Archbishop Paul S. Coakley, Archbishop Wilton D. Gregory, Bishop Frank J. Dewane
Editor’s note: This column originally appeared Dec. 6 in America Magazine
We have embarked on the season of Advent, waiting in eager anticipation for the birth of the Lord into our sinful world. With a heavy heart in a season of holy preparation, we are reminded of the U.S. government’s ongoing efforts to resume federal executions for the first time in 16 years. The first of these federal executions was scheduled for Dec. 9 but was placed on hold by a federal judge. The government is appealing the decision and intends to carry out the executions if it prevails.
As bishops of the Catholic Church, we have a moral obligation to teach the faith and uphold the dignity of human life. Through prayer, education and advocacy, we call on our government, as both Christians and as Americans, to turn back from the path of death and forgo all executions.
Human dignity can be difficult to understand when we are confronted with the depths of our sins.
But, we believe, from Scripture and tradition, that each person is created by God in his image and likeness, and the dignity that flows from God’s creative act cannot be removed by the actions of any person, no matter how bad, no matter how hurtful. We reverence God’s gift of life in those at the beginning of life and those at its end, in the weak and in the strong, in the poor and in the rich, in the happy and in the sad, in the honored and in the forgotten. And we reverence God’s gift of life in the guilty and in the innocent.
The Catholic bishops of the United States have consistently called for an end to the death penalty for decades. When Pope John Paul II visited Saint Louis in 1999, he urged an end of the death penalty, which he called “both cruel and unnecessary.” Pope Benedict XVI called for “the attention of society’s leaders to the need to make every effort to eliminate the death penalty,” and he praised lay Catholics working to end the death penalty around the world.
Pope Francis has strongly emphasized that the death penalty is unacceptable and is an affront to the Gospel and to the respect for life and human dignity. When he addressed the joint meeting of the U.S. Congress during his historic apostolic visit to the United States in 2015, the pope called for the abolition of the death penalty because “every life is sacred, every human person is endowed with an inalienable dignity, and society can only benefit from the rehabilitation of those convicted of crimes.”
To oppose the death penalty is not to be “soft on crime.” Rather, it is to be strong on the dignity of life. The evidence is overwhelmingly clear that the death penalty in the United States is racially and economically biased, and it varies arbitrarily in its application based on the location of the crime. Most troubling of all, we know beyond any doubt that innocent people have been sent to death row, 166 of whom have been exonerated since 1973.
As Pope Francis has written, “[t]he death penalty loses all legitimacy due to the defective selectivity of the criminal justice system and in the face of the possibility of judicial error. Human justice is imperfect, and the failure to recognize its fallibility can transform it into a source of injustice.”
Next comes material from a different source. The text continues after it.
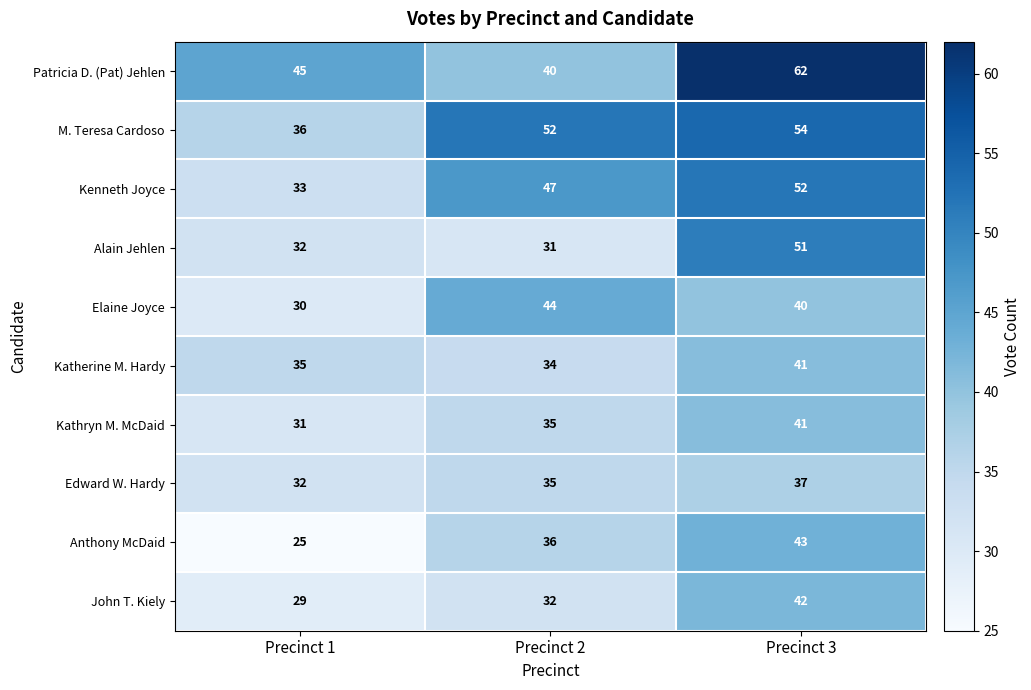

At which category is the sum across all series the highest?

Precinct 3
We stand for helping victims and for bringing about justice when great harm is done. And God brings justice, but he also offers mercy and grace in abundance. During Advent, we anticipate the coming of the Lord not with power and violence, but humbly and gently as a baby, a lamb, an offering. God loves us enough to die for us, to restore us to friendship, to teach us the ways of love and forgiveness, to lead us to eternal life.
We ask our fellow Catholics and all people of good will to reject the death penalty, and to proclaim the Incarnate Lord’s unmeasurable gift of life. This Advent, we walk again in the darkness that seems too visible in the fear and pain of our sin, but we will catch sight of the light once more, and we will know that the darkness has not overcome it – and never will.
Archbishop Paul S. Coakley of Oklahoma City, Archbishop Wilton D. Gregory of Washington, and Bishop Frank J. Dewane of Venice have all led dioceses where executions have been carried out, and where they have previously spoken out against capital punishment.